Copy out each line below verbatim, skipping any picture.

* Given data *
------------------------------------------------

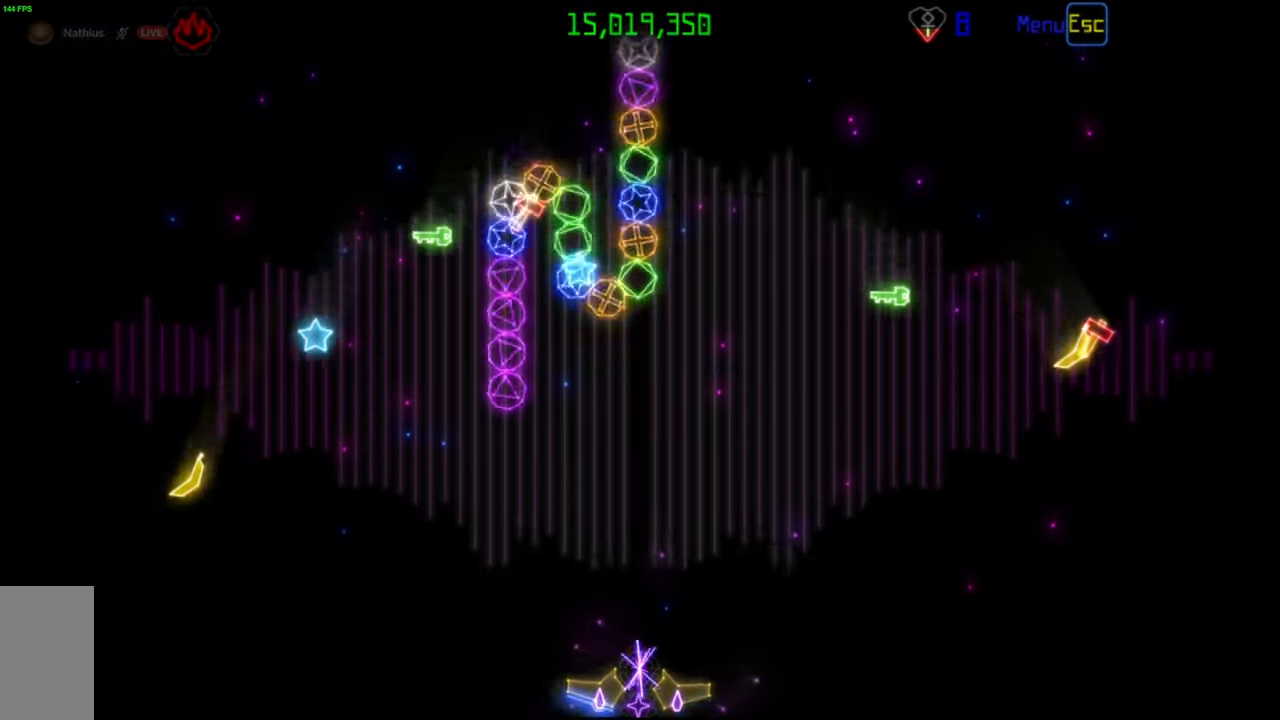
{"keys": [], "mouse": [], "events": [[17, "mouse_left", "down"], [83, "mouse_left", "up"]]}
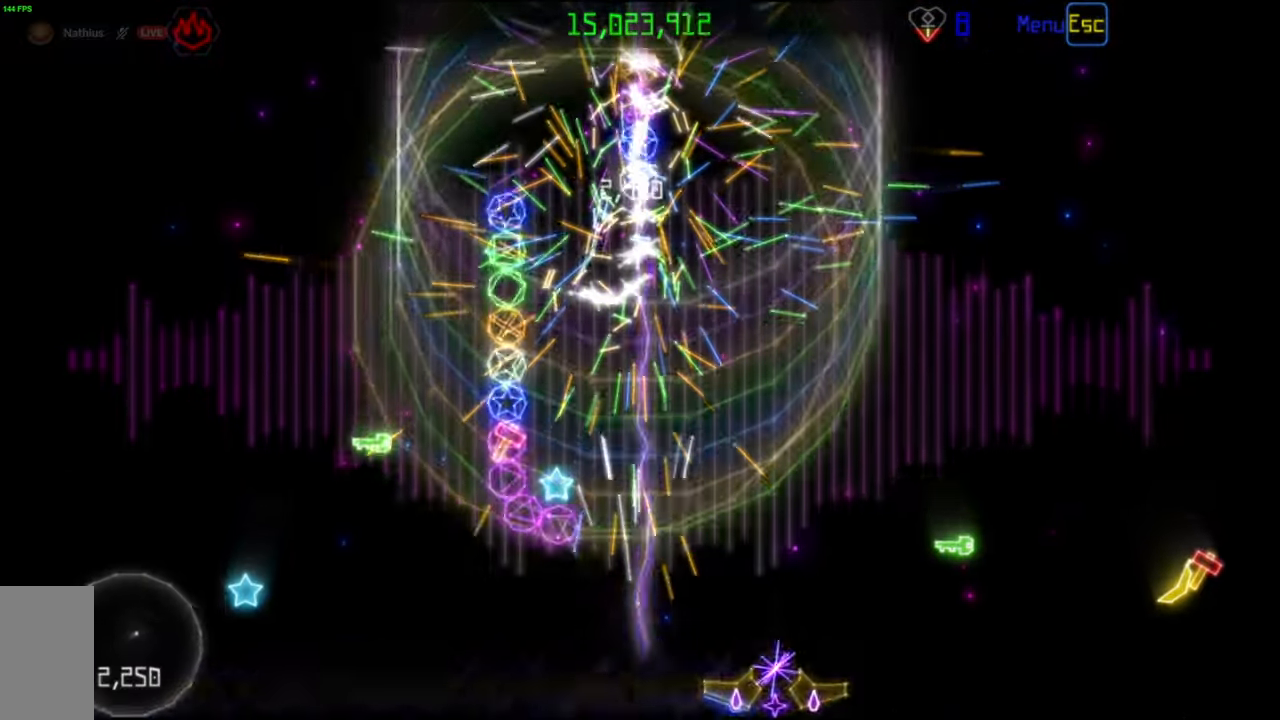
{"keys": [], "mouse": [], "events": []}
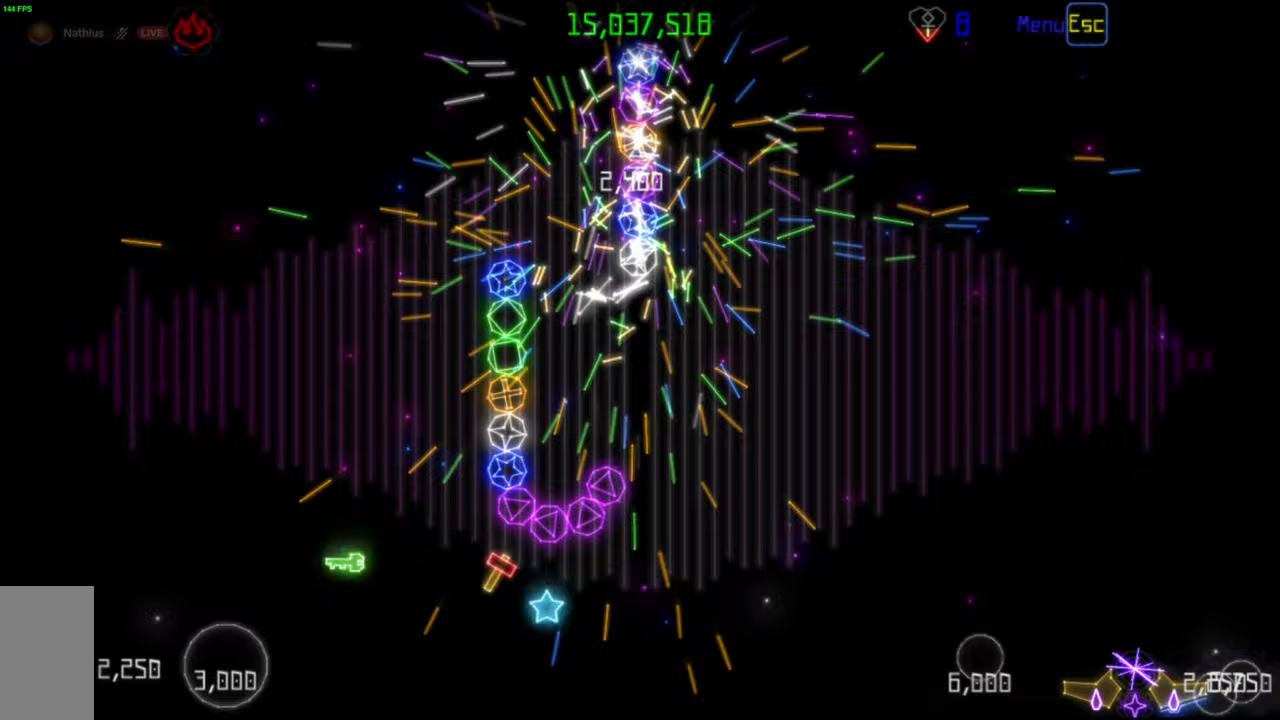
{"keys": [], "mouse": [], "events": []}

------------------------------------------------

* Result of this task *
{"keys": [], "mouse": [], "events": [[17, "mouse_left", "down"], [83, "mouse_left", "up"]]}
{"keys": [], "mouse": [], "events": []}
{"keys": [], "mouse": [], "events": []}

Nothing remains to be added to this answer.